January 6, 2012 at 11:33 am
SQL Kiwi (1/6/2012)
reinpost (1/6/2012)
Just a trivial remark: right at the start it saysAPPLY is named after the process of applying a set of input rows to a table-valued function.
Surely you mean to say applying a table-valued function to a set of input rows.
I think it makes sense either way! ๐
So do I, but mathematicians and programmers tend to say that functions are applied to things. In fact this new operator was probably named after Lisp's 'apply' , which does the same thing.
January 6, 2012 at 12:11 pm
reinpost (1/6/2012)
SQL Kiwi (1/6/2012)
reinpost (1/6/2012)
Just a trivial remark: right at the start it saysAPPLY is named after the process of applying a set of input rows to a table-valued function.

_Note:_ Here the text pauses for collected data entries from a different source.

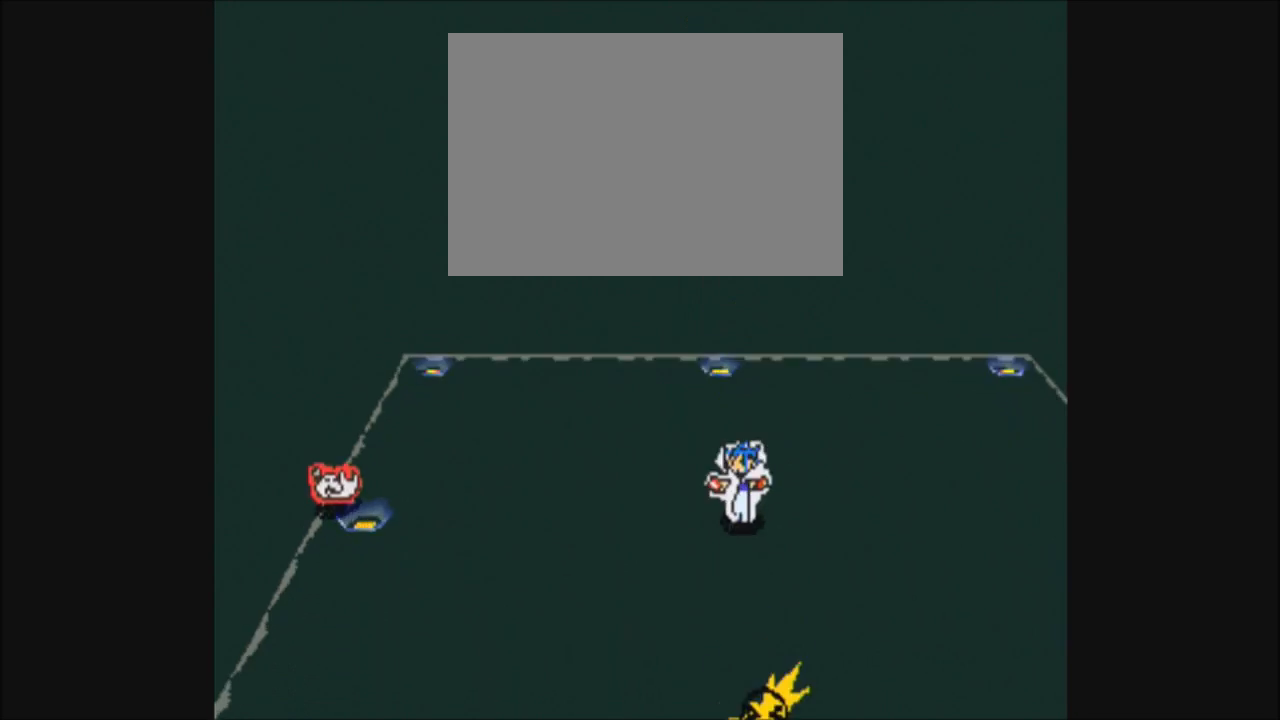
Gameplay with a controller (PlayStation layout); each line is a JSON object with the inputs held at the frame after it. "events" lists button and stick changes between this image and that frame as [ms after this image, input, new state], when the widget could be followed in between. Not read: L1 L2 L3 R1 R2 R3 SELECT START.
{"buttons": ["CROSS"], "events": [[467, "CROSS", "down"]]}
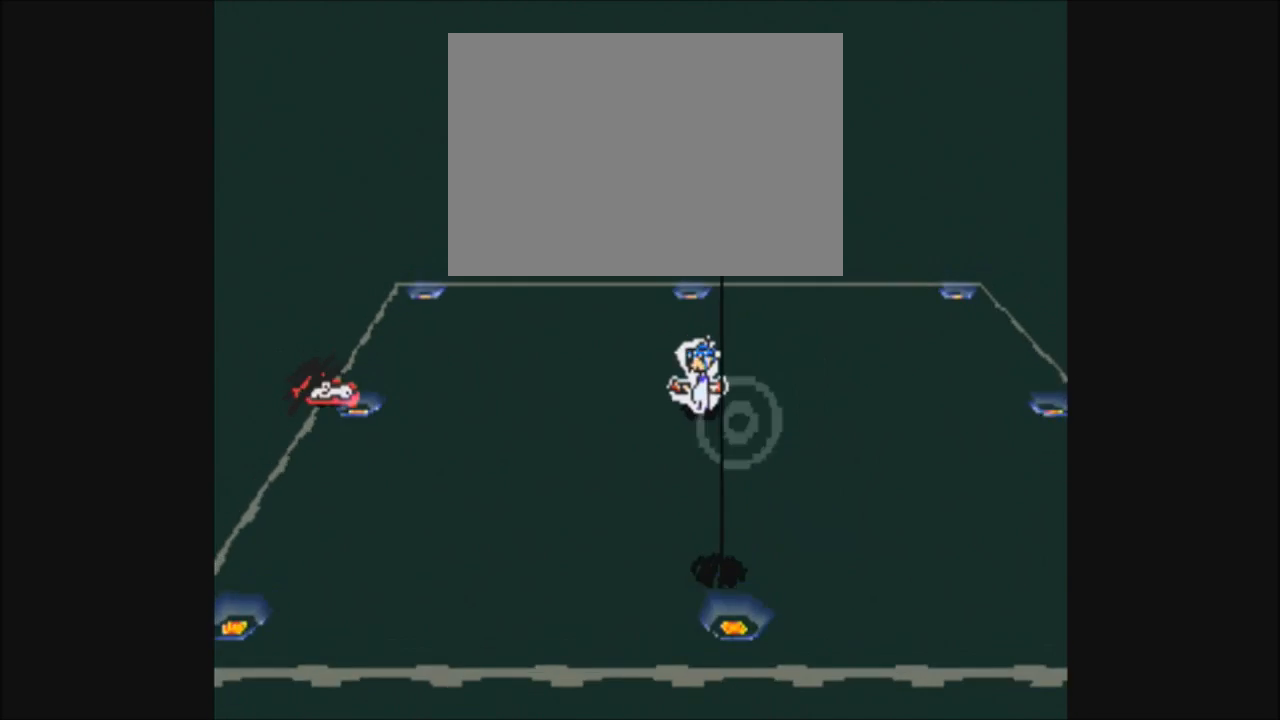
{"buttons": [], "events": [[34, "CROSS", "up"], [334, "CIRCLE", "down"], [434, "CIRCLE", "up"]]}
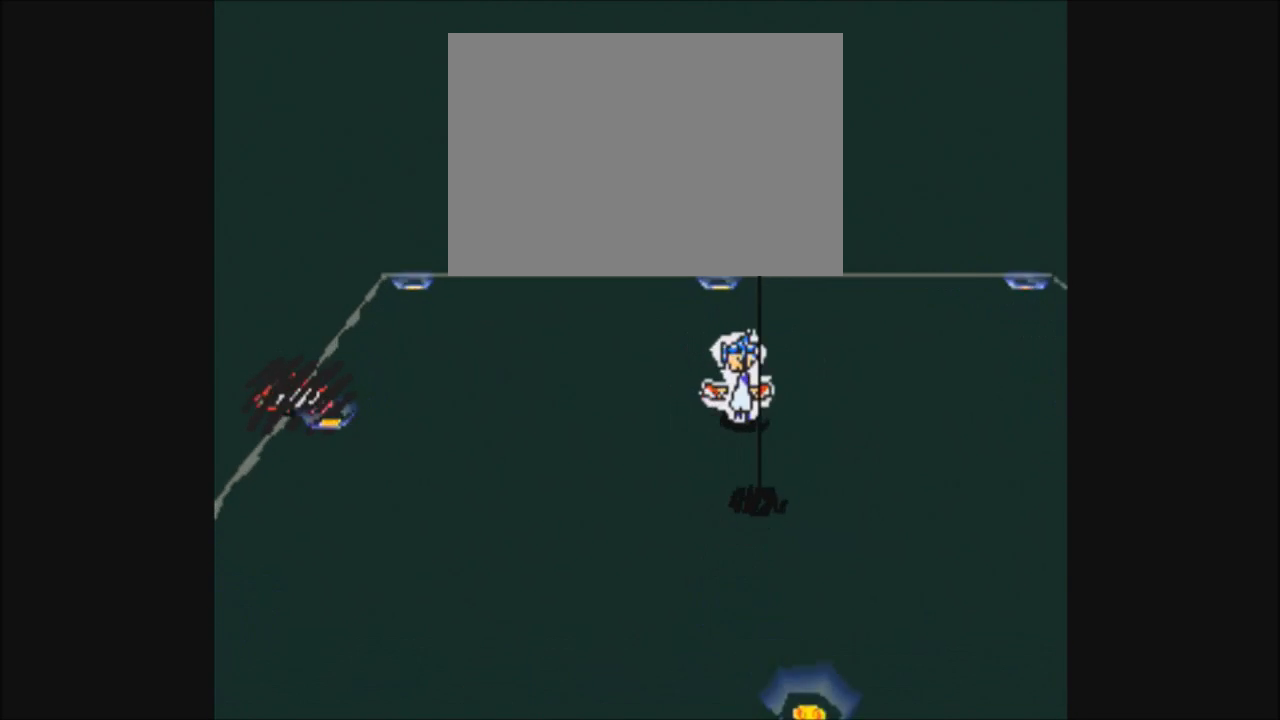
{"buttons": [], "events": []}
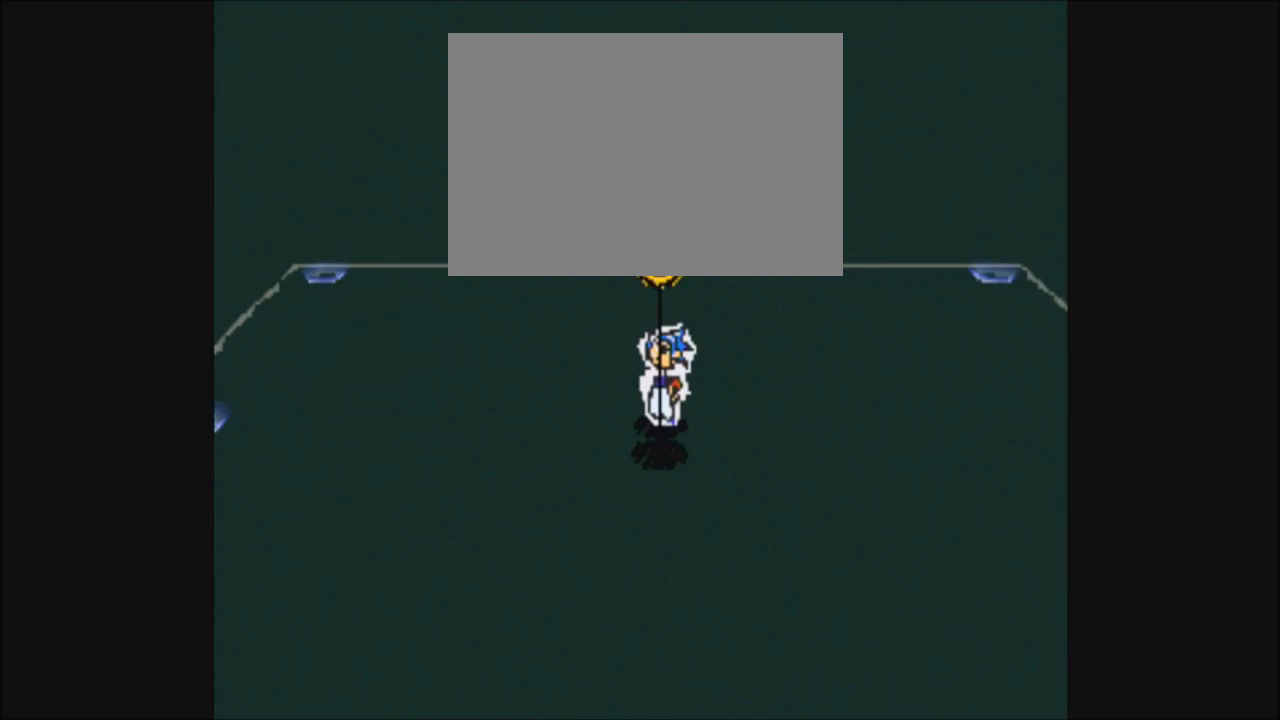
{"buttons": [], "events": []}
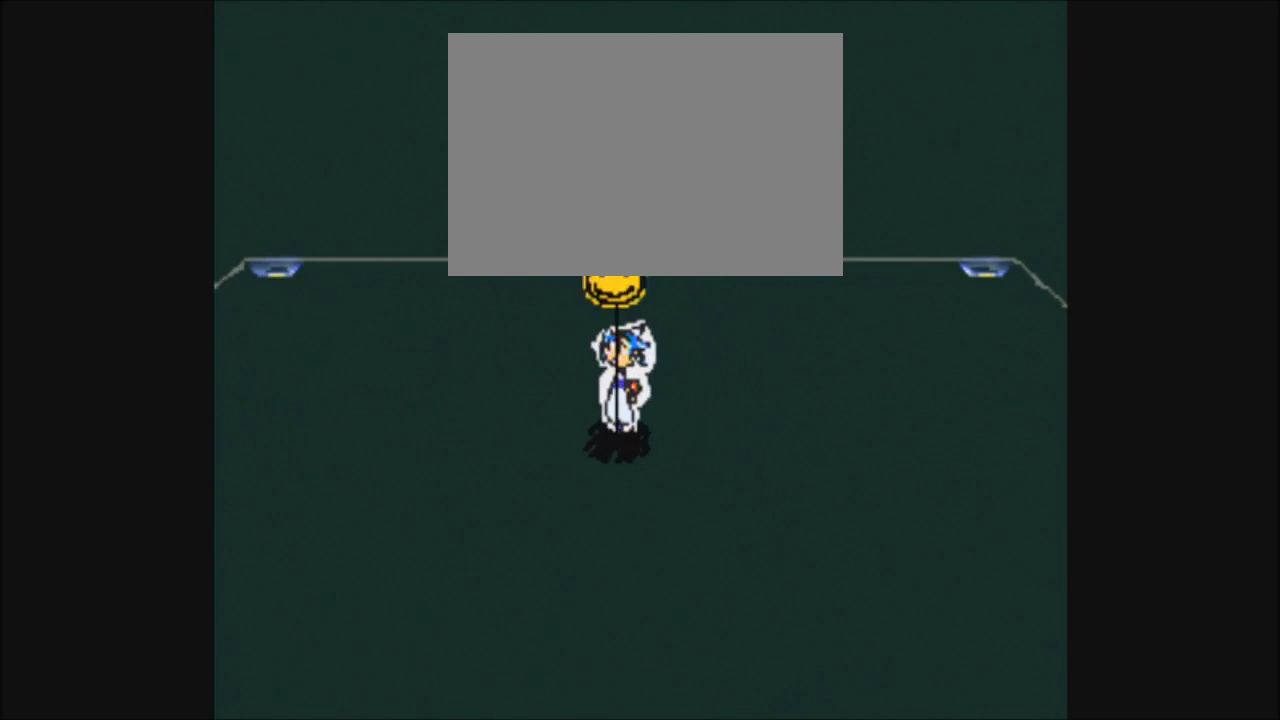
{"buttons": [], "events": [[233, "DPAD_RIGHT", "down"], [267, "DPAD_RIGHT", "up"], [334, "DPAD_RIGHT", "down"], [400, "DPAD_RIGHT", "up"]]}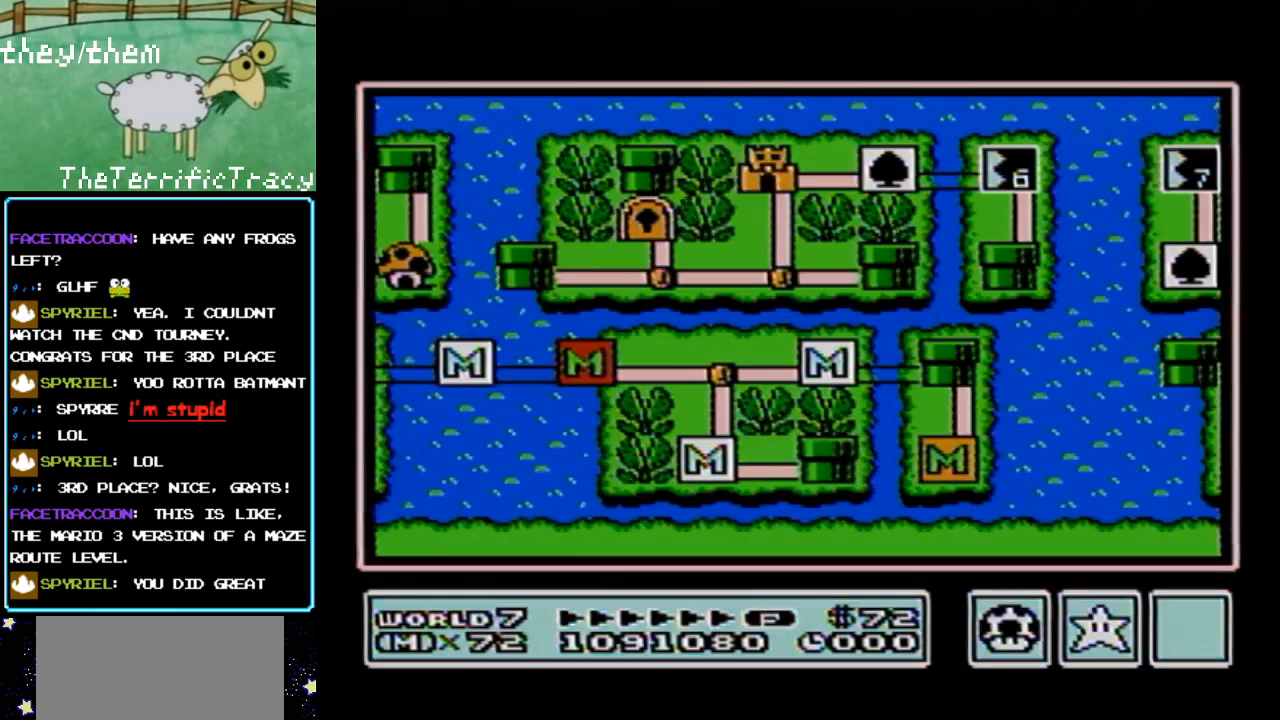
Gameplay with a controller (Nintendo layout); each line is a JSON object with the inputs held at the frame after it. "events" lists button and stick changes between this image and that frame as [ms after this image, input, new state], when the widget could be followed in between. Not read: L3 R3.
{"buttons": [], "events": []}
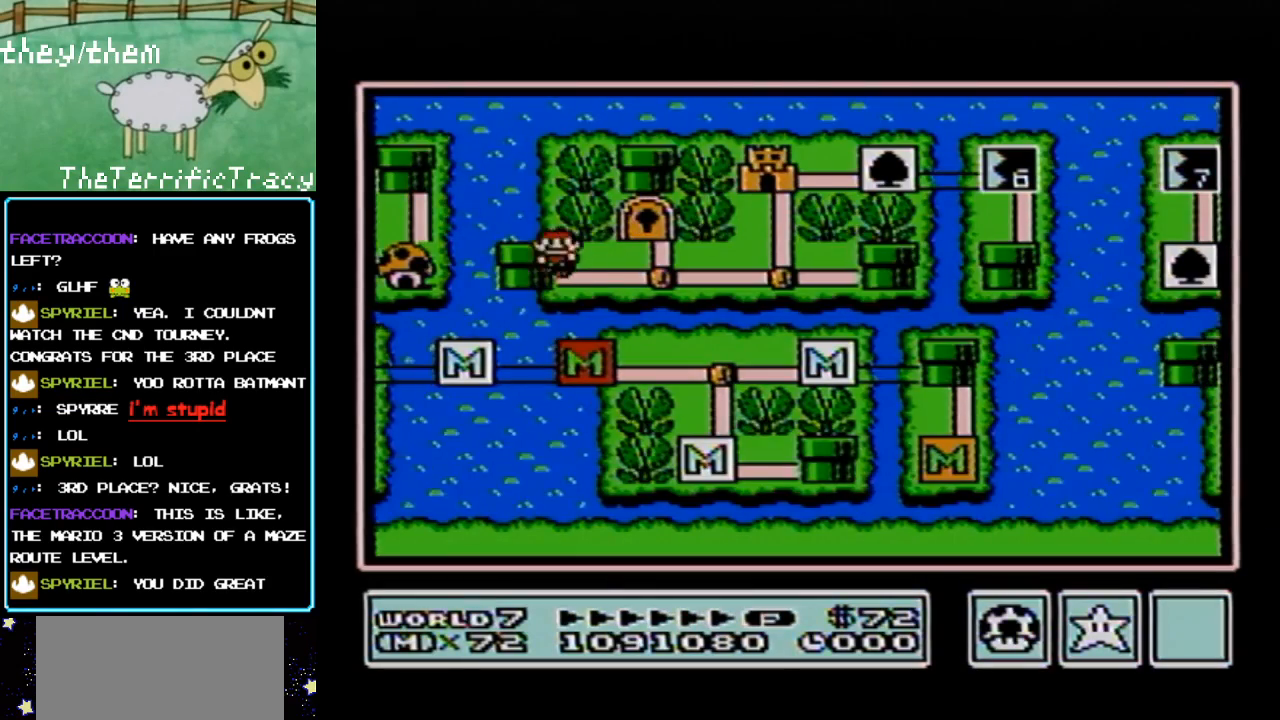
{"buttons": [], "events": []}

Surely you mean to say applying a table-valued function to a set of input rows.
I think it makes sense either way! ๐
So do I, but mathematicians and programmers tend to say that functions are applied to things. In fact this new operator was probably named after Lisp's 'apply' , which does the same thing.
Even though it is irrelevant... I'll agree that the proper is that the function applies to the rows. I thought about it like a car and paint. When you apply the paint to the car, the properties of the paint do not change the car does. So in this case the function does not change at all, it is applied to the rows of which the properties have changed.
Now that I said that... Who cares, it still accomplishes the same thing ๐
Jared
CE - Microsoft
January 6, 2012 at 4:52 pm
A word of caution
I took the tip about SCHEMABINDING and the optimizer's expanding iTVFs and converted a Multi-statement UDF (referred to from here on as the TF) that splits up to 12MB of delimited data using a Numbers table. Perhaps this is SS2005EE-specific and later versions are smarter, but...
BAD MOVE!
I have this (inherited) snippet from an SP that uses CROSS APPLY in the FROM clause and has a WHERE clause that contains DBA.dbo.udf_Split(), which is the TF I converted to an iTVF. The SP happens to be the most important SP in the system - the one that gets a User's permissions to do anything. It runs in under 1 second for over 500 Users using the original TF. However, it takes 15+ minutes to run the same SP using the iTVF for a single User, I consider this a very bad move and will pull the plug on changing this TF to an iTVF:-D
FROM dbo.t_user_ref ur
CROSS APPLY dbo.fn_GetPermissionByUser(user_id) AS p
WHERE GETDATE() BETWEEN eff_date AND term_date
AND ( @CompanyID IS NULL
OR ( @CompanyID IS NOT NULL
AND @CompanyID > 0
AND company_id = @CompanyID
)
)
AND ( @SiteIDs IS NULL
OR ( @SiteIDs IS NOT NULL
AND EXISTS ( SELECT 1
FROM DBA.dbo.udf_Split( @SiteIDs + ', ',',')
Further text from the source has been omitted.